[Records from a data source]
+ + +

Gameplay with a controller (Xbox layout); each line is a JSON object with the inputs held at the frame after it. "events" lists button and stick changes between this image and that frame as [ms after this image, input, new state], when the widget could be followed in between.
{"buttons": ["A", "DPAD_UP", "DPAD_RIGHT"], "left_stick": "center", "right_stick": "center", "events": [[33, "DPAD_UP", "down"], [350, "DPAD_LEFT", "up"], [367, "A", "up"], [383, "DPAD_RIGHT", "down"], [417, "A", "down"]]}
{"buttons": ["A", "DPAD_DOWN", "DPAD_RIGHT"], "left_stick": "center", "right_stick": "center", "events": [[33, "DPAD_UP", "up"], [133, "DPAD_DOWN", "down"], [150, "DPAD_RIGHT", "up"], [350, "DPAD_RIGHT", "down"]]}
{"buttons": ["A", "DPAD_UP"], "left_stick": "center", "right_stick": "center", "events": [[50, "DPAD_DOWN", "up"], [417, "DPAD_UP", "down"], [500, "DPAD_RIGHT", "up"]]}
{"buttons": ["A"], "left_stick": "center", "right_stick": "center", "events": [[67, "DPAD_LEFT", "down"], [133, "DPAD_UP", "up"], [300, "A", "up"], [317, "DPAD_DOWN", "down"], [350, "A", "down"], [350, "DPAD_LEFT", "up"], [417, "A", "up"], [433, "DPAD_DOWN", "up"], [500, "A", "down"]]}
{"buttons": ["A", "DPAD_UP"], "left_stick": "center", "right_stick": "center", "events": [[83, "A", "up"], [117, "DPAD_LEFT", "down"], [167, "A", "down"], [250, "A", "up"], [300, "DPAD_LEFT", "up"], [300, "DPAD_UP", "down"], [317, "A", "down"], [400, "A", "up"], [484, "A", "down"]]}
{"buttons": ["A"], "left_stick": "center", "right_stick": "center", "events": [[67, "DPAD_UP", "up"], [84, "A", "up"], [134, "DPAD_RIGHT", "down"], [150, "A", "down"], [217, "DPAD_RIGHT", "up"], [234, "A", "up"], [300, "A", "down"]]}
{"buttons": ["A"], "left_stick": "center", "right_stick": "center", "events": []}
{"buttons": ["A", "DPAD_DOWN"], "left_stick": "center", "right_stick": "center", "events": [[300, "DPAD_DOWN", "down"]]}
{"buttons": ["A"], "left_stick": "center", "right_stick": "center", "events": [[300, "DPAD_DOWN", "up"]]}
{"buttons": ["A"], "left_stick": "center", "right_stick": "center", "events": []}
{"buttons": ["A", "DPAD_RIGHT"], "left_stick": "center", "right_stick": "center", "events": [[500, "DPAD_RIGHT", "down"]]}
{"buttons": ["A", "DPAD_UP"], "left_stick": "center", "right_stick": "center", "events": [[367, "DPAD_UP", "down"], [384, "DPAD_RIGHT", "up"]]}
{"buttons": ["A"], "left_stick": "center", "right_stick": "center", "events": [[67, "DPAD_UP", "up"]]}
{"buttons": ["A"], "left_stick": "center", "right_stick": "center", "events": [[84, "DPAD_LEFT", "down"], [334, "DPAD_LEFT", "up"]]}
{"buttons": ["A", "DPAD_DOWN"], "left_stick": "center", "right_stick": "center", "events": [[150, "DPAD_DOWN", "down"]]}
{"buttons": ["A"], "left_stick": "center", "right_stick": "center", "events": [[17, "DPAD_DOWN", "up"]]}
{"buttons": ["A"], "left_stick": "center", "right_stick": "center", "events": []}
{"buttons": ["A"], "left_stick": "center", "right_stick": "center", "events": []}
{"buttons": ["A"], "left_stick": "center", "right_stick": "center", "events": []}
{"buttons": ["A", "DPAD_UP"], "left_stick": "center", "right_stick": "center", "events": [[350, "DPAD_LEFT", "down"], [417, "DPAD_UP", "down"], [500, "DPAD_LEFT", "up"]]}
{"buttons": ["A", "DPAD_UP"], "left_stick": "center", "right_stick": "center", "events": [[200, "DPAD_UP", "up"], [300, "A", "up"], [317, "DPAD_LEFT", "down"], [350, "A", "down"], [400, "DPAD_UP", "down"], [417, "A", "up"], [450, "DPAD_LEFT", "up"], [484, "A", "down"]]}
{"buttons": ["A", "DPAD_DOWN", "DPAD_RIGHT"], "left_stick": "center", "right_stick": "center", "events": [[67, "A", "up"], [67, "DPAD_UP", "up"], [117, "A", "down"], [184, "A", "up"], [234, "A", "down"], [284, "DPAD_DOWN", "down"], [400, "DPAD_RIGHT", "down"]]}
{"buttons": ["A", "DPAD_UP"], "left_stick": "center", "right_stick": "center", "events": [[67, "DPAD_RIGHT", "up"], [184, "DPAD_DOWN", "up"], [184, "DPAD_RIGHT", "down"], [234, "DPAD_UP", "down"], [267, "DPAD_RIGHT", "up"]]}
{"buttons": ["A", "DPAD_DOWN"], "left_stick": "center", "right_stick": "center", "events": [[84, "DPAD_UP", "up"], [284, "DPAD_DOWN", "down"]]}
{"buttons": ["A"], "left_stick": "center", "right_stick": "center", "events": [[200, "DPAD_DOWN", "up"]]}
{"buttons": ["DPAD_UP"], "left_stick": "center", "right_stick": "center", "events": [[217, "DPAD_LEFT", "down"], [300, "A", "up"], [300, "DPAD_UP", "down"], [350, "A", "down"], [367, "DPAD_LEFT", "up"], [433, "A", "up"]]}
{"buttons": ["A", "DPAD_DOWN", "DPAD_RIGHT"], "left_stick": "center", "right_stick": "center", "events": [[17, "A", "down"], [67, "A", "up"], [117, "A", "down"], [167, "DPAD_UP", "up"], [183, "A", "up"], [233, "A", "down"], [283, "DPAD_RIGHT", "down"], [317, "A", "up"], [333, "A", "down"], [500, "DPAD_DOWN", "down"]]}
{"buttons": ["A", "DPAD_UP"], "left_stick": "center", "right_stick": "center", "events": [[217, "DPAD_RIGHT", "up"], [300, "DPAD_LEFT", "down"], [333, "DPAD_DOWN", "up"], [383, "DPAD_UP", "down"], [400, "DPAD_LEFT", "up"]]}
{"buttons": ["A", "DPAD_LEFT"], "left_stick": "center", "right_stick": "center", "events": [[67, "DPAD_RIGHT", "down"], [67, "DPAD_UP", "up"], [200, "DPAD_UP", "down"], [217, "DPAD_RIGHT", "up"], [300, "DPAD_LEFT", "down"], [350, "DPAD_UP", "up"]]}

+ + +

▶ What you have to do:
Set down the records again in full. Match them exactly.

▶ Task solution:
Gameplay with a controller (Xbox layout); each line is a JSON object with the inputs held at the frame after it. "events" lists button and stick changes between this image and that frame as [ms after this image, input, new state], when the widget could be followed in between.
{"buttons": ["A", "DPAD_UP", "DPAD_RIGHT"], "left_stick": "center", "right_stick": "center", "events": [[33, "DPAD_UP", "down"], [350, "DPAD_LEFT", "up"], [367, "A", "up"], [383, "DPAD_RIGHT", "down"], [417, "A", "down"]]}
{"buttons": ["A", "DPAD_DOWN", "DPAD_RIGHT"], "left_stick": "center", "right_stick": "center", "events": [[33, "DPAD_UP", "up"], [133, "DPAD_DOWN", "down"], [150, "DPAD_RIGHT", "up"], [350, "DPAD_RIGHT", "down"]]}
{"buttons": ["A", "DPAD_UP"], "left_stick": "center", "right_stick": "center", "events": [[50, "DPAD_DOWN", "up"], [417, "DPAD_UP", "down"], [500, "DPAD_RIGHT", "up"]]}
{"buttons": ["A"], "left_stick": "center", "right_stick": "center", "events": [[67, "DPAD_LEFT", "down"], [133, "DPAD_UP", "up"], [300, "A", "up"], [317, "DPAD_DOWN", "down"], [350, "A", "down"], [350, "DPAD_LEFT", "up"], [417, "A", "up"], [433, "DPAD_DOWN", "up"], [500, "A", "down"]]}
{"buttons": ["A", "DPAD_UP"], "left_stick": "center", "right_stick": "center", "events": [[83, "A", "up"], [117, "DPAD_LEFT", "down"], [167, "A", "down"], [250, "A", "up"], [300, "DPAD_LEFT", "up"], [300, "DPAD_UP", "down"], [317, "A", "down"], [400, "A", "up"], [484, "A", "down"]]}
{"buttons": ["A"], "left_stick": "center", "right_stick": "center", "events": [[67, "DPAD_UP", "up"], [84, "A", "up"], [134, "DPAD_RIGHT", "down"], [150, "A", "down"], [217, "DPAD_RIGHT", "up"], [234, "A", "up"], [300, "A", "down"]]}
{"buttons": ["A"], "left_stick": "center", "right_stick": "center", "events": []}
{"buttons": ["A", "DPAD_DOWN"], "left_stick": "center", "right_stick": "center", "events": [[300, "DPAD_DOWN", "down"]]}
{"buttons": ["A"], "left_stick": "center", "right_stick": "center", "events": [[300, "DPAD_DOWN", "up"]]}
{"buttons": ["A"], "left_stick": "center", "right_stick": "center", "events": []}
{"buttons": ["A", "DPAD_RIGHT"], "left_stick": "center", "right_stick": "center", "events": [[500, "DPAD_RIGHT", "down"]]}
{"buttons": ["A", "DPAD_UP"], "left_stick": "center", "right_stick": "center", "events": [[367, "DPAD_UP", "down"], [384, "DPAD_RIGHT", "up"]]}
{"buttons": ["A"], "left_stick": "center", "right_stick": "center", "events": [[67, "DPAD_UP", "up"]]}
{"buttons": ["A"], "left_stick": "center", "right_stick": "center", "events": [[84, "DPAD_LEFT", "down"], [334, "DPAD_LEFT", "up"]]}
{"buttons": ["A", "DPAD_DOWN"], "left_stick": "center", "right_stick": "center", "events": [[150, "DPAD_DOWN", "down"]]}
{"buttons": ["A"], "left_stick": "center", "right_stick": "center", "events": [[17, "DPAD_DOWN", "up"]]}
{"buttons": ["A"], "left_stick": "center", "right_stick": "center", "events": []}
{"buttons": ["A"], "left_stick": "center", "right_stick": "center", "events": []}
{"buttons": ["A"], "left_stick": "center", "right_stick": "center", "events": []}
{"buttons": ["A", "DPAD_UP"], "left_stick": "center", "right_stick": "center", "events": [[350, "DPAD_LEFT", "down"], [417, "DPAD_UP", "down"], [500, "DPAD_LEFT", "up"]]}
{"buttons": ["A", "DPAD_UP"], "left_stick": "center", "right_stick": "center", "events": [[200, "DPAD_UP", "up"], [300, "A", "up"], [317, "DPAD_LEFT", "down"], [350, "A", "down"], [400, "DPAD_UP", "down"], [417, "A", "up"], [450, "DPAD_LEFT", "up"], [484, "A", "down"]]}
{"buttons": ["A", "DPAD_DOWN", "DPAD_RIGHT"], "left_stick": "center", "right_stick": "center", "events": [[67, "A", "up"], [67, "DPAD_UP", "up"], [117, "A", "down"], [184, "A", "up"], [234, "A", "down"], [284, "DPAD_DOWN", "down"], [400, "DPAD_RIGHT", "down"]]}
{"buttons": ["A", "DPAD_UP"], "left_stick": "center", "right_stick": "center", "events": [[67, "DPAD_RIGHT", "up"], [184, "DPAD_DOWN", "up"], [184, "DPAD_RIGHT", "down"], [234, "DPAD_UP", "down"], [267, "DPAD_RIGHT", "up"]]}
{"buttons": ["A", "DPAD_DOWN"], "left_stick": "center", "right_stick": "center", "events": [[84, "DPAD_UP", "up"], [284, "DPAD_DOWN", "down"]]}
{"buttons": ["A"], "left_stick": "center", "right_stick": "center", "events": [[200, "DPAD_DOWN", "up"]]}
{"buttons": ["DPAD_UP"], "left_stick": "center", "right_stick": "center", "events": [[217, "DPAD_LEFT", "down"], [300, "A", "up"], [300, "DPAD_UP", "down"], [350, "A", "down"], [367, "DPAD_LEFT", "up"], [433, "A", "up"]]}
{"buttons": ["A", "DPAD_DOWN", "DPAD_RIGHT"], "left_stick": "center", "right_stick": "center", "events": [[17, "A", "down"], [67, "A", "up"], [117, "A", "down"], [167, "DPAD_UP", "up"], [183, "A", "up"], [233, "A", "down"], [283, "DPAD_RIGHT", "down"], [317, "A", "up"], [333, "A", "down"], [500, "DPAD_DOWN", "down"]]}
{"buttons": ["A", "DPAD_UP"], "left_stick": "center", "right_stick": "center", "events": [[217, "DPAD_RIGHT", "up"], [300, "DPAD_LEFT", "down"], [333, "DPAD_DOWN", "up"], [383, "DPAD_UP", "down"], [400, "DPAD_LEFT", "up"]]}
{"buttons": ["A", "DPAD_LEFT"], "left_stick": "center", "right_stick": "center", "events": [[67, "DPAD_RIGHT", "down"], [67, "DPAD_UP", "up"], [200, "DPAD_UP", "down"], [217, "DPAD_RIGHT", "up"], [300, "DPAD_LEFT", "down"], [350, "DPAD_UP", "up"]]}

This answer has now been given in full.